[Opening EXERCISE DATA section]

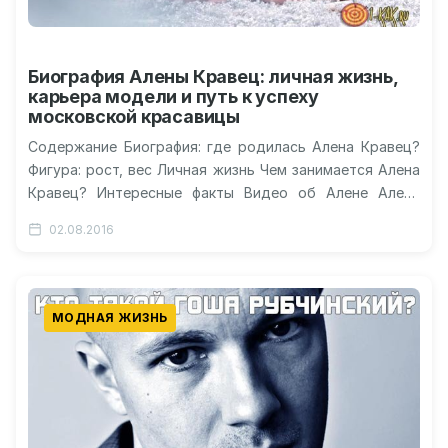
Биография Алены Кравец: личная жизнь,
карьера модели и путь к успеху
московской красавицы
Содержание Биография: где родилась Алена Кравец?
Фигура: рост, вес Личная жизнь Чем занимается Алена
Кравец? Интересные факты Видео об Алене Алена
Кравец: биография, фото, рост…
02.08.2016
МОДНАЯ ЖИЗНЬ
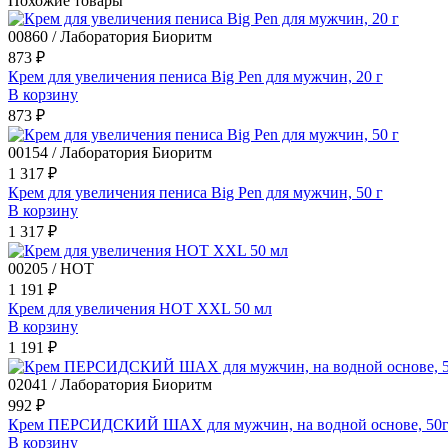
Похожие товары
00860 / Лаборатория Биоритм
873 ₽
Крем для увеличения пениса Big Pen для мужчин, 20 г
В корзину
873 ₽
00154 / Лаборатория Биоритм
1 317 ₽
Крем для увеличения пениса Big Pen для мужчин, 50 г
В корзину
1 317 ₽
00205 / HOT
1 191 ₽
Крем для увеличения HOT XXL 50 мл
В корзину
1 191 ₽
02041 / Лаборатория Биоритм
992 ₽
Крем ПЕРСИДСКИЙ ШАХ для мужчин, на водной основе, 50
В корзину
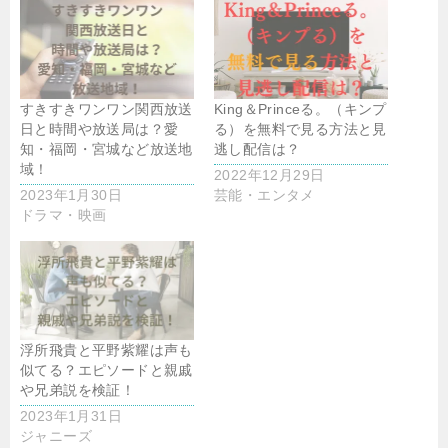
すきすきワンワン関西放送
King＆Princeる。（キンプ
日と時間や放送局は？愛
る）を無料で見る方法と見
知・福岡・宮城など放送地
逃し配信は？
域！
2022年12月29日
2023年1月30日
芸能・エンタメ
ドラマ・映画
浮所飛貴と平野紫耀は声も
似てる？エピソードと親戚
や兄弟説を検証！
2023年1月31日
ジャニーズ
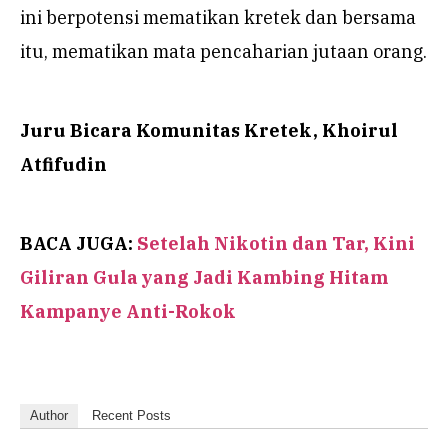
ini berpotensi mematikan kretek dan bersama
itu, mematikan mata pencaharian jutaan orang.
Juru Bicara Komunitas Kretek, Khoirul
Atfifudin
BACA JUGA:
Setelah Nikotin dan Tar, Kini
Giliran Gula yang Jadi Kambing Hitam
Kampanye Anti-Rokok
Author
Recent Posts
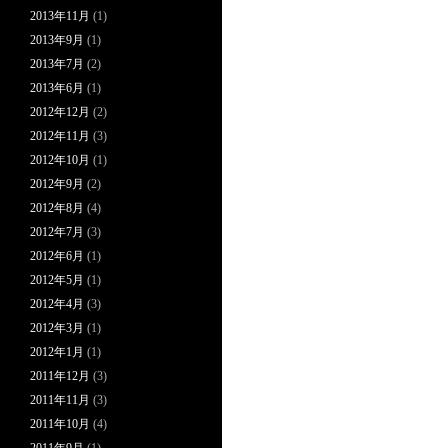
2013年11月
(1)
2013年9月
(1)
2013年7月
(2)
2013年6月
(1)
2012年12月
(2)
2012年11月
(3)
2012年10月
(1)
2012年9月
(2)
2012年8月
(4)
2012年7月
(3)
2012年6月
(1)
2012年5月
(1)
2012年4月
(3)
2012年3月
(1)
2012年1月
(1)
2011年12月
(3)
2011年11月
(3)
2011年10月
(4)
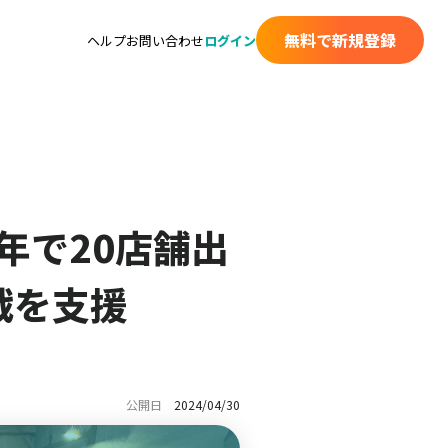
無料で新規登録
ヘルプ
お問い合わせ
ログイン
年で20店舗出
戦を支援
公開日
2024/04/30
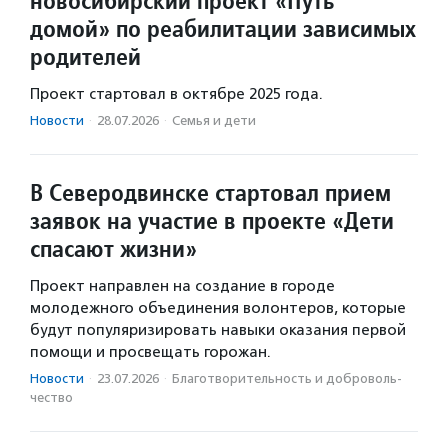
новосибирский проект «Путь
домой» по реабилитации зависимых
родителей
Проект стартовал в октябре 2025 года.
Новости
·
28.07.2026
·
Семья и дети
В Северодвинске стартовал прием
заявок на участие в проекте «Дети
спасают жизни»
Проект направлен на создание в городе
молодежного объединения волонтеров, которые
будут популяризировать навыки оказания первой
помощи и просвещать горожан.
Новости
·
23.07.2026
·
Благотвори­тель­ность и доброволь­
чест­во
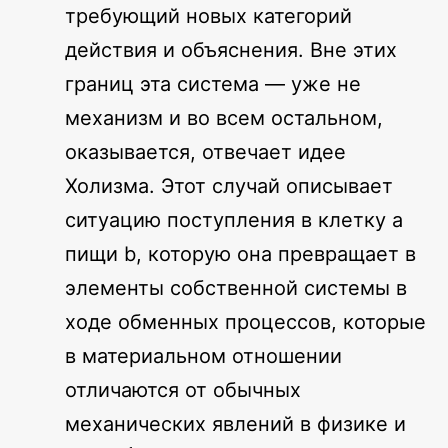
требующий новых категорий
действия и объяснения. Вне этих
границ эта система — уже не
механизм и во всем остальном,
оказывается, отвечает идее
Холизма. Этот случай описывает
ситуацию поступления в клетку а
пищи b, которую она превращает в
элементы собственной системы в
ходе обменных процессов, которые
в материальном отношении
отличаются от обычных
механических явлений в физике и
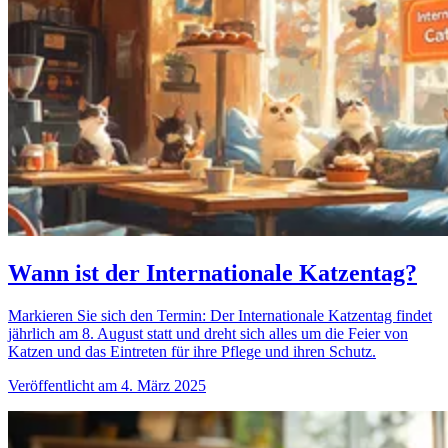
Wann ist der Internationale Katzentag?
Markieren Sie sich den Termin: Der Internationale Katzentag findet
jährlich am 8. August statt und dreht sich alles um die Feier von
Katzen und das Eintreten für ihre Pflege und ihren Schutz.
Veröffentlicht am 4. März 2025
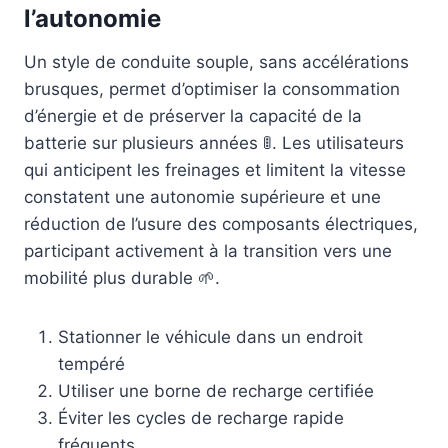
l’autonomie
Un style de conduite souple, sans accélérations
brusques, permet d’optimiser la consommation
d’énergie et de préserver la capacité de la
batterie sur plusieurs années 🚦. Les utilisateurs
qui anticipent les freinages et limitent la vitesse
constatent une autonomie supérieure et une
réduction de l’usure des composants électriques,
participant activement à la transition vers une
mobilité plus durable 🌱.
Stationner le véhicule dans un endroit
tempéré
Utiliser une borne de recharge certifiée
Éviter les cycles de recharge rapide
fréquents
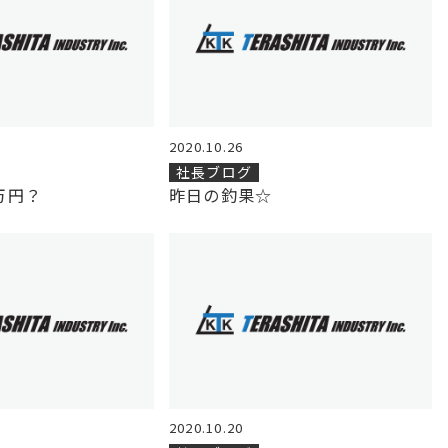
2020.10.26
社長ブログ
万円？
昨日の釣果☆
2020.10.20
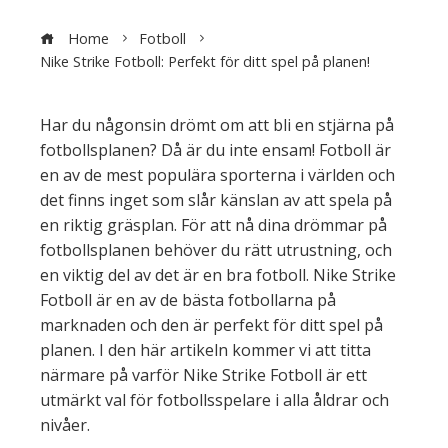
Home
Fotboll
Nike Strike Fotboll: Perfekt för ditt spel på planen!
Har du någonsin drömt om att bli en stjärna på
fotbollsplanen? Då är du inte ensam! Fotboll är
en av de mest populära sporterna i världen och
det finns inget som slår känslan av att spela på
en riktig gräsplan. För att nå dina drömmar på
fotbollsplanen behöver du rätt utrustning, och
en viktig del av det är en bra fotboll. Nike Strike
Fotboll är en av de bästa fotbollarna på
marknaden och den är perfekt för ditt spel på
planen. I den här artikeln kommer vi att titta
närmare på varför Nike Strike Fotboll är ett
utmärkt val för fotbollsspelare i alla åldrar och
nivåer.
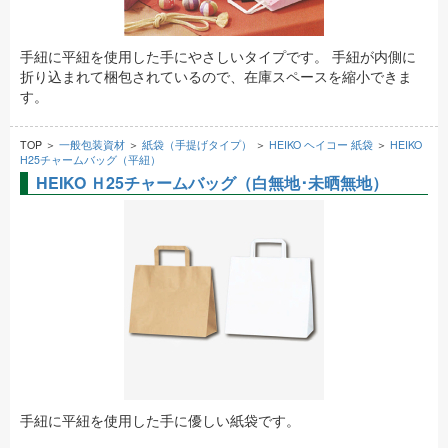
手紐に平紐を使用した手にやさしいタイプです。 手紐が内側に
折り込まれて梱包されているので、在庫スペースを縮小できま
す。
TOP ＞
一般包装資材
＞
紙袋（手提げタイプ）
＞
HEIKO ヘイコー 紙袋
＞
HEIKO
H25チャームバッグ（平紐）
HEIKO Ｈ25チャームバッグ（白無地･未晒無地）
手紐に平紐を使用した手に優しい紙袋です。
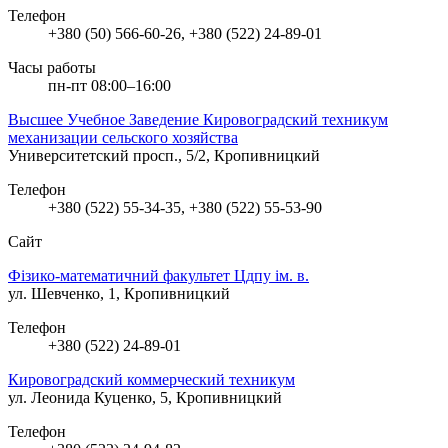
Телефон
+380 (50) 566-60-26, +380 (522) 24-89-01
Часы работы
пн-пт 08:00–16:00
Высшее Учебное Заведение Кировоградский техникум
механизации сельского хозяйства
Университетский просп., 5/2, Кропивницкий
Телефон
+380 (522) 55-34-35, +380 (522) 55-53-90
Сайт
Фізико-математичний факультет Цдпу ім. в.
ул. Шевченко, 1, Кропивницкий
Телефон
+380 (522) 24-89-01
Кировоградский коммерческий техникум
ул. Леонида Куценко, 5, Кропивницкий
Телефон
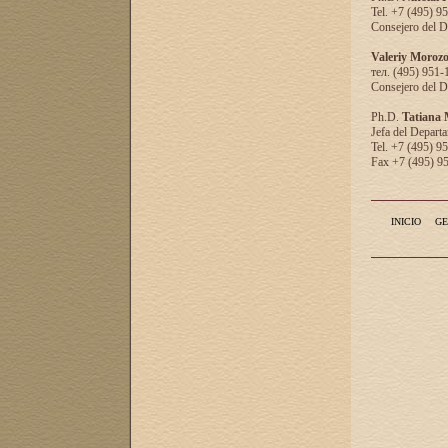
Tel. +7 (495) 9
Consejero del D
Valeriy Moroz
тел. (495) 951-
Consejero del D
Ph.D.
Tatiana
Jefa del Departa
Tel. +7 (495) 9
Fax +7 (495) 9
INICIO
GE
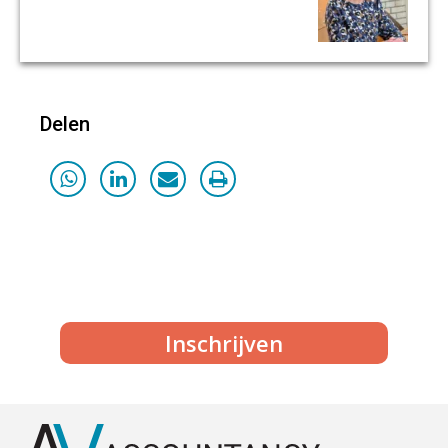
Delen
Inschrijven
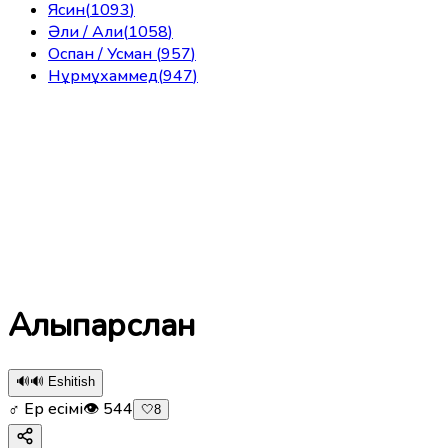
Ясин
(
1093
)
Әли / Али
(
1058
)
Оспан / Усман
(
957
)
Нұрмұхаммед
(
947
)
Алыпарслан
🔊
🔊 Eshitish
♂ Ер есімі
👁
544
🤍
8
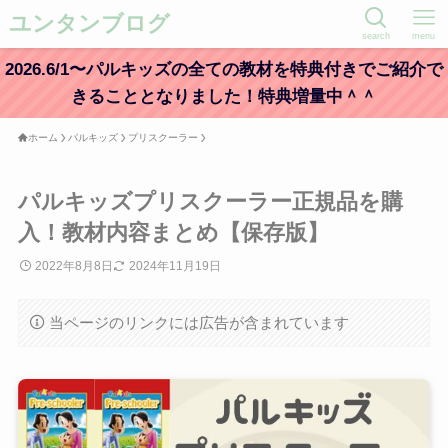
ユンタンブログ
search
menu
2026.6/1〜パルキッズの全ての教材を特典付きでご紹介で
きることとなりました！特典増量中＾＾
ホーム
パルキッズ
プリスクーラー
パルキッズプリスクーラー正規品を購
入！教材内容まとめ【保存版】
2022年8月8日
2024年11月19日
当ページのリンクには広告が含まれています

[Closing EXERCISE DATA section]

REQUIRED ACTION: Please quote every line of text in the data above word for word, and leave the pictures out of your answer.

THE COMPLETED TASK:
Биография Алены Кравец: личная жизнь,
карьера модели и путь к успеху
московской красавицы
Содержание Биография: где родилась Алена Кравец?
Фигура: рост, вес Личная жизнь Чем занимается Алена
Кравец? Интересные факты Видео об Алене Алена
Кравец: биография, фото, рост…
02.08.2016
МОДНАЯ ЖИЗНЬ
Похожие товары
00860 / Лаборатория Биоритм
873 ₽
Крем для увеличения пениса Big Pen для мужчин, 20 г
В корзину
873 ₽
00154 / Лаборатория Биоритм
1 317 ₽
Крем для увеличения пениса Big Pen для мужчин, 50 г
В корзину
1 317 ₽
00205 / HOT
1 191 ₽
Крем для увеличения HOT XXL 50 мл
В корзину
1 191 ₽
02041 / Лаборатория Биоритм
992 ₽
Крем ПЕРСИДСКИЙ ШАХ для мужчин, на водной основе, 50
В корзину
すきすきワンワン関西放送
King＆Princeる。（キンプ
日と時間や放送局は？愛
る）を無料で見る方法と見
知・福岡・宮城など放送地
逃し配信は？
域！
2022年12月29日
2023年1月30日
芸能・エンタメ
ドラマ・映画
浮所飛貴と平野紫耀は声も
似てる？エピソードと親戚
や兄弟説を検証！
2023年1月31日
ジャニーズ
ini berpotensi mematikan kretek dan bersama
itu, mematikan mata pencaharian jutaan orang.
Juru Bicara Komunitas Kretek, Khoirul
Atfifudin
BACA JUGA:
Setelah Nikotin dan Tar, Kini
Giliran Gula yang Jadi Kambing Hitam
Kampanye Anti-Rokok
Author
Recent Posts
2013年11月
(1)
2013年9月
(1)
2013年7月
(2)
2013年6月
(1)
2012年12月
(2)
2012年11月
(3)
2012年10月
(1)
2012年9月
(2)
2012年8月
(4)
2012年7月
(3)
2012年6月
(1)
2012年5月
(1)
2012年4月
(3)
2012年3月
(1)
2012年1月
(1)
2011年12月
(3)
2011年11月
(3)
2011年10月
(4)
無料で新規登録
ヘルプ
お問い合わせ
ログイン
年で20店舗出
戦を支援
公開日
2024/04/30
новосибирский проект «Путь
домой» по реабилитации зависимых
родителей
Проект стартовал в октябре 2025 года.
Новости
·
28.07.2026
·
Семья и дети
В Северодвинске стартовал прием
заявок на участие в проекте «Дети
спасают жизни»
Проект направлен на создание в городе
молодежного объединения волонтеров, которые
будут популяризировать навыки оказания первой
помощи и просвещать горожан.
Новости
·
23.07.2026
·
Благотвори­тель­ность и доброволь­
чест­во
требующий новых категорий
действия и объяснения. Вне этих
границ эта система — уже не
механизм и во всем остальном,
оказывается, отвечает идее
Холизма. Этот случай описывает
ситуацию поступления в клетку а
пищи b, которую она превращает в
элементы собственной системы в
ходе обменных процессов, которые
в материальном отношении
отличаются от обычных
механических явлений в физике и
Wann ist der Internationale Katzentag?
Markieren Sie sich den Termin: Der Internationale Katzentag findet
jährlich am 8. August statt und dreht sich alles um die Feier von
Katzen und das Eintreten für ihre Pflege und ihren Schutz.
Veröffentlicht am 4. März 2025
l’autonomie
Un style de conduite souple, sans accélérations
brusques, permet d’optimiser la consommation
d’énergie et de préserver la capacité de la
batterie sur plusieurs années 🚦. Les utilisateurs
qui anticipent les freinages et limitent la vitesse
constatent une autonomie supérieure et une
réduction de l’usure des composants électriques,
participant activement à la transition vers une
mobilité plus durable 🌱.
Stationner le véhicule dans un endroit
tempéré
Utiliser une borne de recharge certifiée
Éviter les cycles de recharge rapide
fréquents
2020.10.26
社長ブログ
万円？
昨日の釣果☆
2020.10.20
Home
Fotboll
Nike Strike Fotboll: Perfekt för ditt spel på planen!
Har du någonsin drömt om att bli en stjärna på
fotbollsplanen? Då är du inte ensam! Fotboll är
en av de mest populära sporterna i världen och
det finns inget som slår känslan av att spela på
en riktig gräsplan. För att nå dina drömmar på
fotbollsplanen behöver du rätt utrustning, och
en viktig del av det är en bra fotboll. Nike Strike
Fotboll är en av de bästa fotbollarna på
marknaden och den är perfekt för ditt spel på
planen. I den här artikeln kommer vi att titta
närmare på varför Nike Strike Fotboll är ett
utmärkt val för fotbollsspelare i alla åldrar och
nivåer.
手紐に平紐を使用した手にやさしいタイプです。 手紐が内側に
折り込まれて梱包されているので、在庫スペースを縮小できま
す。
TOP ＞
一般包装資材
＞
紙袋（手提げタイプ）
＞
HEIKO ヘイコー 紙袋
＞
HEIKO
H25チャームバッグ（平紐）
HEIKO Ｈ25チャームバッグ（白無地･未晒無地）
手紐に平紐を使用した手に優しい紙袋です。
Телефон
+380 (50) 566-60-26, +380 (522) 24-89-01
Часы работы
пн-пт 08:00–16:00
Высшее Учебное Заведение Кировоградский техникум
механизации сельского хозяйства
Университетский просп., 5/2, Кропивницкий
Телефон
+380 (522) 55-34-35, +380 (522) 55-53-90
Сайт
Фізико-математичний факультет Цдпу ім. в.
ул. Шевченко, 1, Кропивницкий
Телефон
+380 (522) 24-89-01
Кировоградский коммерческий техникум
ул. Леонида Куценко, 5, Кропивницкий
Телефон
Tel. +7 (495) 9
Consejero del D
Valeriy Moroz
тел. (495) 951-
Consejero del D
Ph.D.
Tatiana
Jefa del Departa
Tel. +7 (495) 9
Fax +7 (495) 9
INICIO
GE
Delen
Inschrijven
Ясин
(
1093
)
Әли / Али
(
1058
)
Оспан / Усман
(
957
)
Нұрмұхаммед
(
947
)
Алыпарслан
🔊
🔊 Eshitish
♂ Ер есімі
👁
544
🤍
8
ユンタンブログ
search
menu
2026.6/1〜パルキッズの全ての教材を特典付きでご紹介で
きることとなりました！特典増量中＾＾
ホーム
パルキッズ
プリスクーラー
パルキッズプリスクーラー正規品を購
入！教材内容まとめ【保存版】
2022年8月8日
2024年11月19日
当ページのリンクには広告が含まれています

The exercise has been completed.